- **Task to complete**
Rewrite the listing's source text, changing "chapter" to "unit" and keeping everything else the same. Leave out the pictures.

(Document images with their source code)
━━━━━━━━

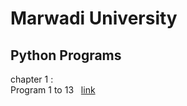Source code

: <h1 align:"center">Marwadi University</h1>
<h2>Python Programs</h2>

chapter 1 : 
<br>
Program 1 to 13 &nbsp;
[link](https://github.com/jay-sitapara/mu_code/blob/main/Python/1_13.py)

━━━━━━━━

- **Reply**
Source code

: <h1 align:"center">Marwadi University</h1>
<h2>Python Programs</h2>

unit 1 : 
<br>
Program 1 to 13 &nbsp;
[link](https://github.com/jay-sitapara/mu_code/blob/main/Python/1_13.py)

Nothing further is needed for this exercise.